U.S. Labor Party - Party Objectives and Ideology

Party Objectives and Ideology

The USLP is described in LaRouche's résumé as "an independent political association committed to the tradition of Benjamin Franklin, Alexander Hamilton, Henry C. Carey, and President Abraham Lincoln." LaRouche describes it in another location as "a new Whig association," adding that an important objective of the party was to fight against "the attempted revival of the 'preventive nuclear war' organization, the revived Committee on the Present Danger." A state leader described the aims of the party and its organ, New Solidarity, as supporting the working class against capitalism, Nelson Rockefeller, and Leonard Woodcock, head of the United Auto Workers.

The USLP and NCLC have been variously characterized as "Marxist", "left wing", "right wing", and "far right". Outside of the political spectrum the group has also been called a "radical and cult-like group". Milton Copulos, of the Heritage Foundation, described the USLP as "a virulently anti-Semitic outgrowth of the Students for a Democratic Society (SDS)" which used the Fusion Energy Foundation as a front to "win the confidence of unsuspecting businessmen." Washington Post columnist Richard Cohen wrote that the USLP began "on the political left but has since gone so far in the opposite direction that to call it politically right is to slander the entire conservative movement." Labor union journalist Victor Riesel, while writing of "anti-capitalistic movements, ranging all the way from the Communist Party U.S.A. to the Trotskyite Socialist Workers' Party," said in 1976, "the most extreme activists in this sprawling radicalism are the youthful U.S. Labor Party." Civil Rights activist Julian Bond called the party "a group of leftwing fascists".

LaRouche critic and biographer Dennis King says that when the USLP sponsored LaRouche's 1976 campaign, the NCLC was still in transition from a far-left to far-right ideology but by 1977-78 both organizations (which were really one and the same for all essential purposes) were advocating extreme-right positions.
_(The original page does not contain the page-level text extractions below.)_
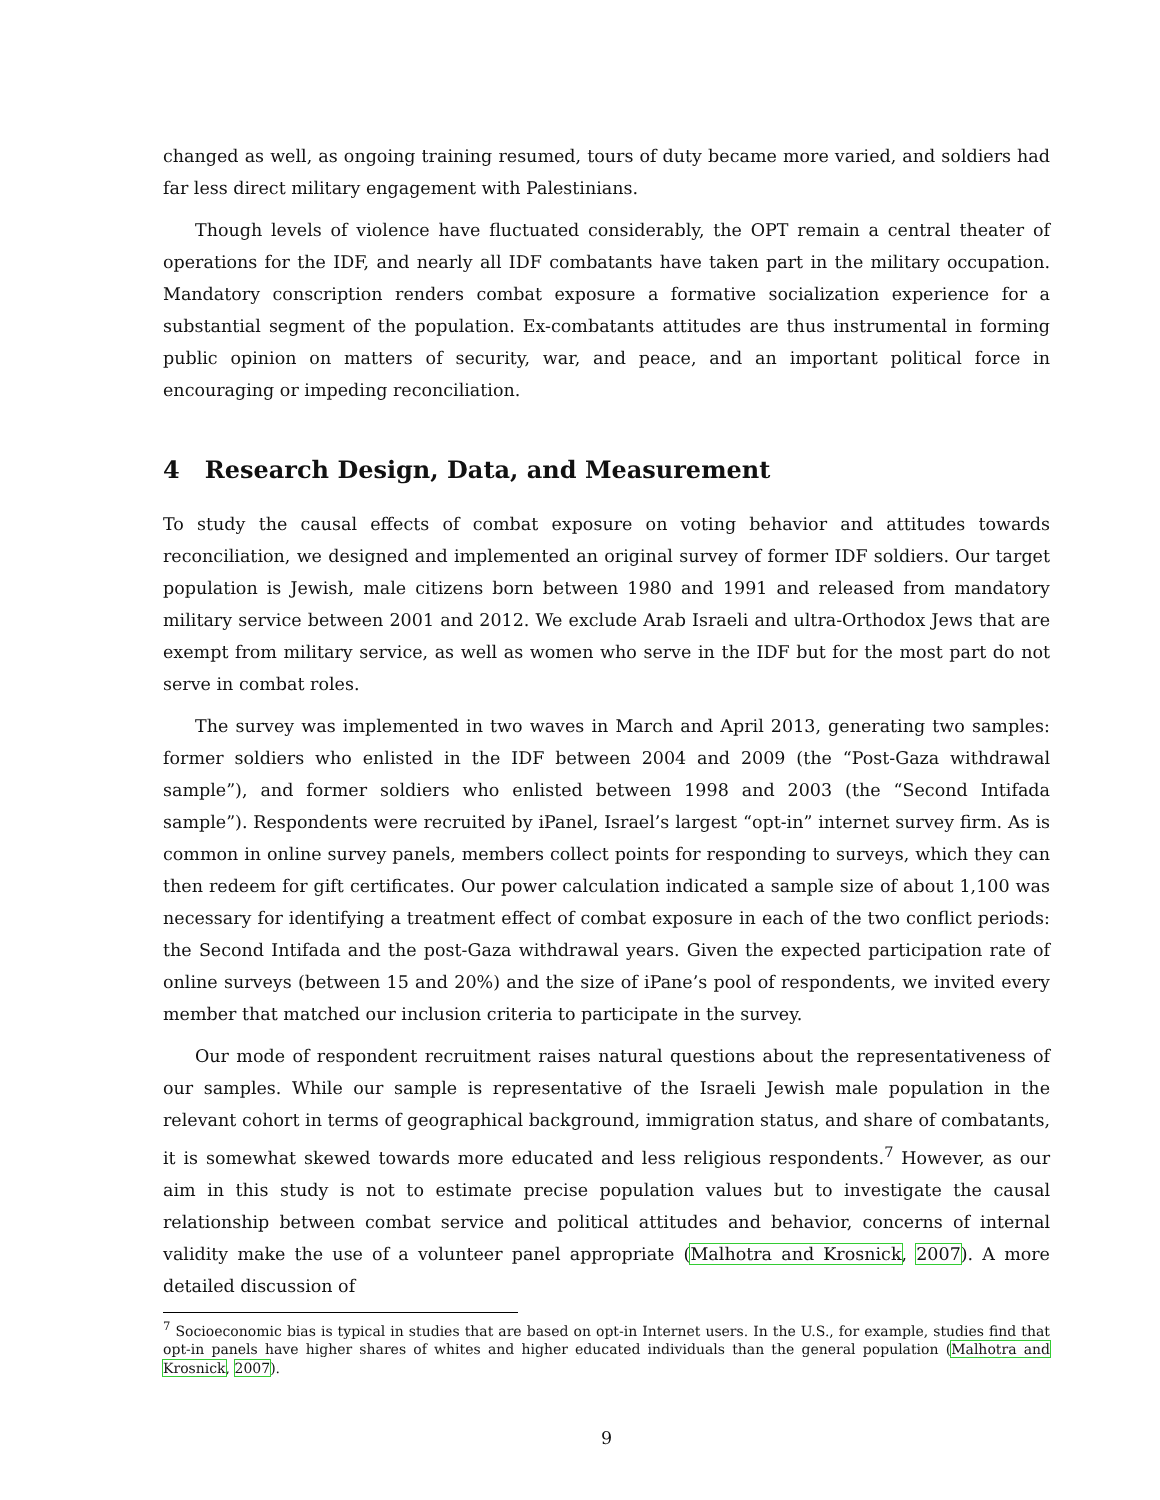changed as well, as ongoing training resumed, tours of duty became more varied, and soldiers had far less direct military engagement with Palestinians.
Though levels of violence have fluctuated considerably, the OPT remain a central theater of operations for the IDF, and nearly all IDF combatants have taken part in the military occupation. Mandatory conscription renders combat exposure a formative socialization experience for a substantial segment of the population. Ex-combatants attitudes are thus instrumental in forming public opinion on matters of security, war, and peace, and an important political force in encouraging or impeding reconciliation.
4 Research Design, Data, and Measurement
To study the causal effects of combat exposure on voting behavior and attitudes towards reconciliation, we designed and implemented an original survey of former IDF soldiers. Our target population is Jewish, male citizens born between 1980 and 1991 and released from mandatory military service between 2001 and 2012. We exclude Arab Israeli and ultra-Orthodox Jews that are exempt from military service, as well as women who serve in the IDF but for the most part do not serve in combat roles.
The survey was implemented in two waves in March and April 2013, generating two samples: former soldiers who enlisted in the IDF between 2004 and 2009 (the “Post-Gaza withdrawal sample”), and former soldiers who enlisted between 1998 and 2003 (the “Second Intifada sample”). Respondents were recruited by iPanel, Israel’s largest “opt-in” internet survey firm. As is common in online survey panels, members collect points for responding to surveys, which they can then redeem for gift certificates. Our power calculation indicated a sample size of about 1,100 was necessary for identifying a treatment effect of combat exposure in each of the two conflict periods: the Second Intifada and the post-Gaza withdrawal years. Given the expected participation rate of online surveys (between 15 and 20%) and the size of iPane’s pool of respondents, we invited every member that matched our inclusion criteria to participate in the survey.
Our mode of respondent recruitment raises natural questions about the representativeness of our samples. While our sample is representative of the Israeli Jewish male population in the relevant cohort in terms of geographical background, immigration status, and share of combatants, it is somewhat skewed towards more educated and less religious respondents.<sup>7</sup> However, as our aim in this study is not to estimate precise population values but to investigate the causal relationship between combat service and political attitudes and behavior, concerns of internal validity make the use of a volunteer panel appropriate (Malhotra and Krosnick, 2007). A more detailed discussion of
<sup>7</sup> Socioeconomic bias is typical in studies that are based on opt-in Internet users. In the U.S., for example, studies find that opt-in panels have higher shares of whites and higher educated individuals than the general population (Malhotra and Krosnick, 2007).
9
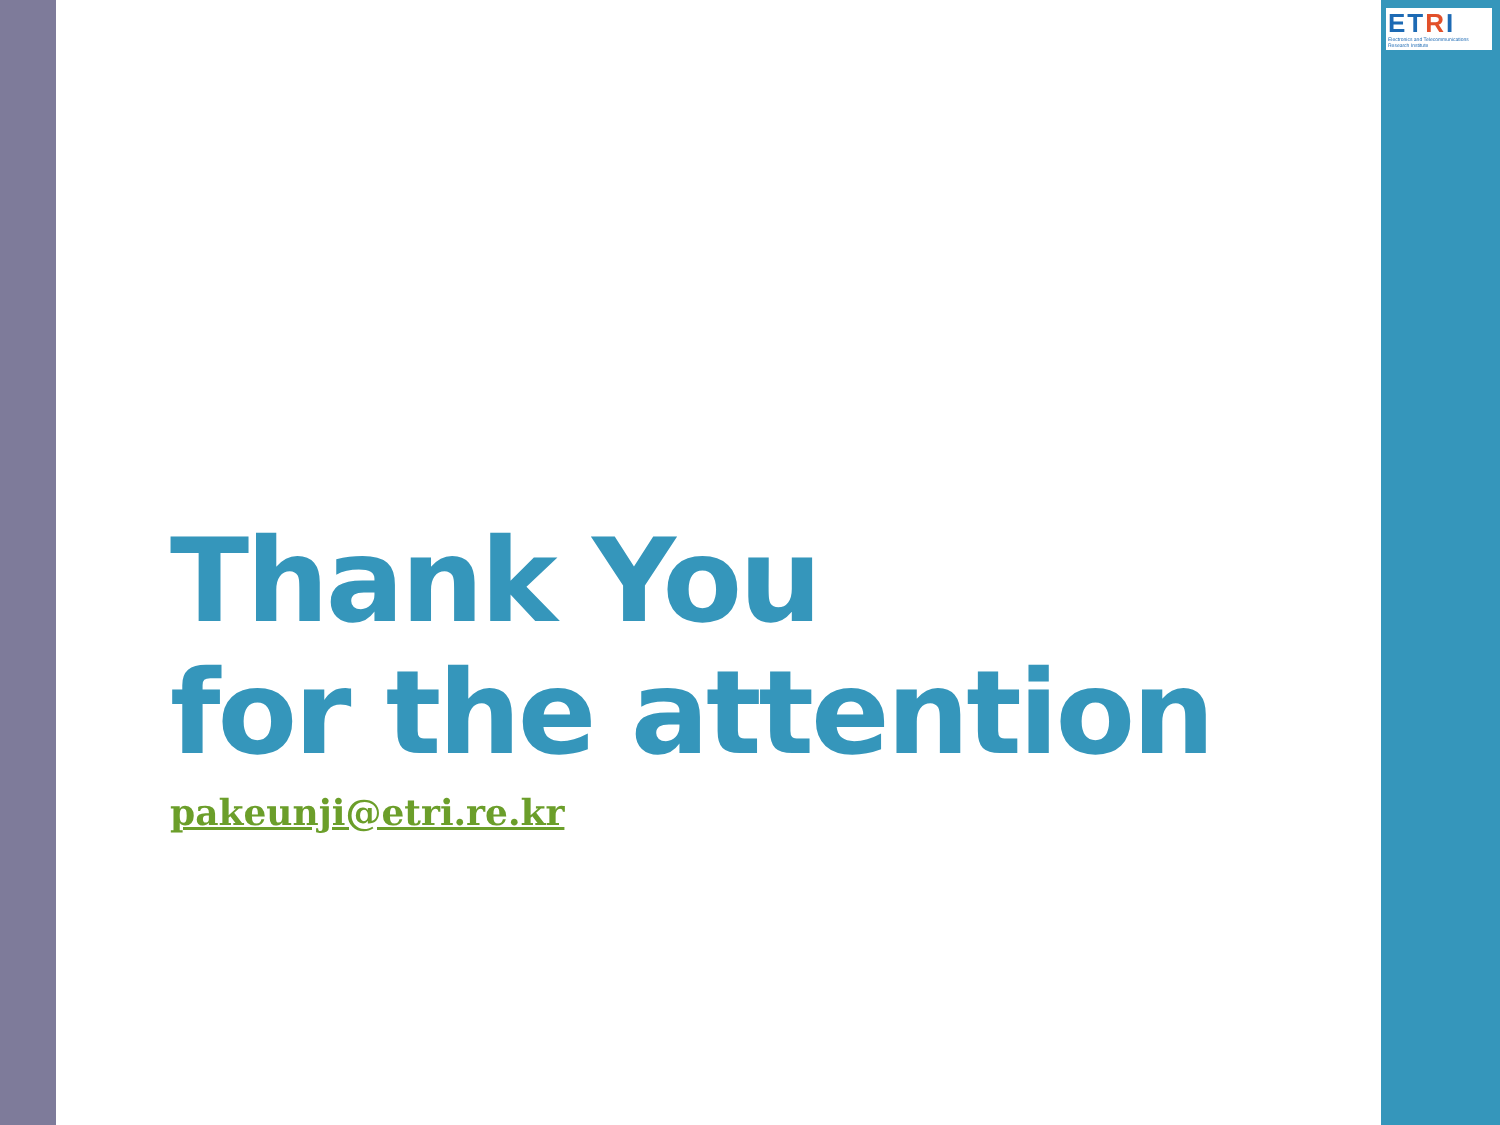ETRI
Electronics and Telecommunications Research Institute
Thank You
for the attention
pakeunji@etri.re.kr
King described a typical post-transition USLP campaign in Lyndon LaRouche and the New American Fascism (Doubleday, 1989):

In Baltimore, USLP candidate Debra Freeman appealed openly to racist and anti-Semitic sentiments in her 1978 campaign against incumbent Congressman Parren Mitchell, chairman of the Black Congressional Caucus. Freeman, who is white, described Mitchell as a 'house nigger' for Baltimore's 'Zionists' and an example of 'bestiality' in politics....She won more than 11 percent of the vote, doing especially well in several white precincts.

Similar language had been used by the NCLC as early as 1974, when an alderman in Madison, Wisconsin, was called a "house nigger" at a city council meeting. According to Dennis King, the USLP chairman advocated launching ABC (atomic, biological and chemical) warfare against the Soviet Union as well as the military crushing of Britain (which his newspaper described as the headquarters of the "Zionist-British organism").

The USLP predicted collapse of the monetary system by November 1976 and thermonuclear war by 1977. It was opposed to the Rockefeller family and had a reputation for harassing the Communist Party, the United Auto Workers, and other political foes. In a 1974 interview, the USLP candidate for Governor of Michigan said that the Watergate scandal was a "deliberate attempt" to discredit Richard Nixon and weaken the presidency.